Atlassian brings AI agents to Jira with MCP support
Atlassian has launched an open beta of AI agents in Jira, bringing automated work execution into the interface many teams already use to plan and track tasks. It also announced new releases tied to Model Context Protocol (MCP), an emerging standard for connecting AI agents to software tools and data sources.
The updates aim to keep agent activity inside established work management processes, rather than in separate chat threads or standalone pilots. Atlassian positioned Jira as a system for coordinating work across people, software tools, and AI agents.
Agents in Jira lets teams assign tasks to Atlassian's Rovo agents as well as third-party agents that support MCP. Users can also pull agents into Jira comments for back-and-forth exchanges. Agents can also be embedded in workflows, enabling them to take actions and update items directly within Jira processes.
Workflow controls
Agents running in Jira operate within Jira's existing structures, including project configurations, permissions, audit trails, and approval flows. This addresses a common concern for larger organisations, where automation can create new compliance and oversight requirements if actions occur outside controlled systems.
Jira is widely used by software teams and business functions that run structured work through tickets and queues. Adding agent capabilities inside Jira aligns with a broader enterprise shift, as vendors introduce autonomous or semi-autonomous AI features into systems of record.
Tamar Yehoshua, Atlassian's Chief Product and AI Officer, said the release is designed to reduce coordination risks when organisations deploy multiple agents and tools at once.
"Work is changing fast: people are now orchestrating across agents, tools, and cross-functional teams. Without clear coordination that can easily turn into chaos," said Yehoshua. "We're focused on helping teams turn that complexity into real productivity. With these new capabilities, we're bringing agents into the tools and workflows customers already love and trust, and giving them an open, governed way to make those agents part of the team at enterprise scale."
MCP investments
Alongside Agents in Jira, Atlassian outlined new investments in MCP, which is intended to provide a common way for AI agents to access tools, data, and workflows. It is adding more MCP-related connectors and expanding how Rovo interacts with third-party applications.
Adoption data from larger customers points to growing enterprise use of MCP services tied to Rovo. Enterprises account for nearly 50% of all Rovo MCP Server usage, and customers on paid Atlassian editions account for 93% of usage.
Atlassian announced two product releases under its MCP programme. The first adds MCP skills to Rovo, allowing Rovo agents to connect to MCP-enabled third-party applications. Examples include Amplitude, Box, Canva, Figma, and Intercom. The goal is for agents to retrieve context and take actions across tools while staying connected to Jira and Confluence activity.
The second release is the general availability of Rovo MCP Server, an Atlassian-hosted MCP server that provides MCP-compatible AI clients with a single connection into Jira and Confluence. Compatible clients include Claude by Anthropic, Cursor, Google's Gemini CLI, Lovable, and WRITER.
Open ecosystem
The announcements reflect a bet that customers will adopt multiple AI agents rather than rely on a single assistant.

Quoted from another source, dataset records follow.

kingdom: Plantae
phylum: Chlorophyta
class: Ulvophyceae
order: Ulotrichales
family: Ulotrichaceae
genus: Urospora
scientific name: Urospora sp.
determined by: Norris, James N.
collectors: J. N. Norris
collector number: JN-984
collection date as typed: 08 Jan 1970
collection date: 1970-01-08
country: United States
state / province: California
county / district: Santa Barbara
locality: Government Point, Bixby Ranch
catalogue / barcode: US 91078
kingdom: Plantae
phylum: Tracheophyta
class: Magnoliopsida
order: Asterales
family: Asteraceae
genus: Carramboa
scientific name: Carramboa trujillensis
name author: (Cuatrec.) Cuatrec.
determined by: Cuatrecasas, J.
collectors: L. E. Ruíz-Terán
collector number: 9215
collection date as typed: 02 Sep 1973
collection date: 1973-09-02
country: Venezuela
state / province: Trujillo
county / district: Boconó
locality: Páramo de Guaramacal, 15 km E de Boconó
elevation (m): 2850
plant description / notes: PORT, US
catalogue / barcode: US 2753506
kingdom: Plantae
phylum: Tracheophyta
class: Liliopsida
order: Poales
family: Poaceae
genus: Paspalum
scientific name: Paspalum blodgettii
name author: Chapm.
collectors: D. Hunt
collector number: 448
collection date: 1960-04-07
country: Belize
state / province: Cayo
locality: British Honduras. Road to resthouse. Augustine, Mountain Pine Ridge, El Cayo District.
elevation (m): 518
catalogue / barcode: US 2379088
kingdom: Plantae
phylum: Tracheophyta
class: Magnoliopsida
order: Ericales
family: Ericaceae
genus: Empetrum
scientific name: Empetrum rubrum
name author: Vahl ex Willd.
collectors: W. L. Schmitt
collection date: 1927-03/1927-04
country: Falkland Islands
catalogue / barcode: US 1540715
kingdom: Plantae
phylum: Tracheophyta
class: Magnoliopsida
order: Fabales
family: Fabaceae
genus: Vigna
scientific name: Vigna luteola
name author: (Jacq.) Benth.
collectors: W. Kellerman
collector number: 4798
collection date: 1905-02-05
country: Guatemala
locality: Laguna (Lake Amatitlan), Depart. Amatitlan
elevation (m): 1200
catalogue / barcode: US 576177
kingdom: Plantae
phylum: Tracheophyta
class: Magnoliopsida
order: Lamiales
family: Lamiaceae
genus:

That raises questions about identity, access control, auditability, and how teams trace decisions back to source data and approvals. Atlassian's emphasis on permissions and audit trails suggests it wants agent actions to remain within familiar governance models, rather than creating a parallel layer of automation.
For customers, the Jira open beta offers a new way to operationalise AI work alongside human work. It also creates a clearer record of what an agent did, when it did it, and which workflow rules applied-important in regulated settings and change-controlled environments, where automated actions can create risk if they are hard to track.
The MCP work also puts Atlassian among a growing group of vendors and standards efforts aimed at making agent integrations less bespoke. If MCP adoption increases, organisations may find it easier to swap agent providers or run different agents for different tasks while keeping a consistent integration model with tools such as Jira and Confluence.
The open beta of Agents in Jira and the new MCP releases extend Atlassian's push to place AI features inside day-to-day work systems, with Rovo and third-party agents operating under the same project structures and controls teams already apply to human work.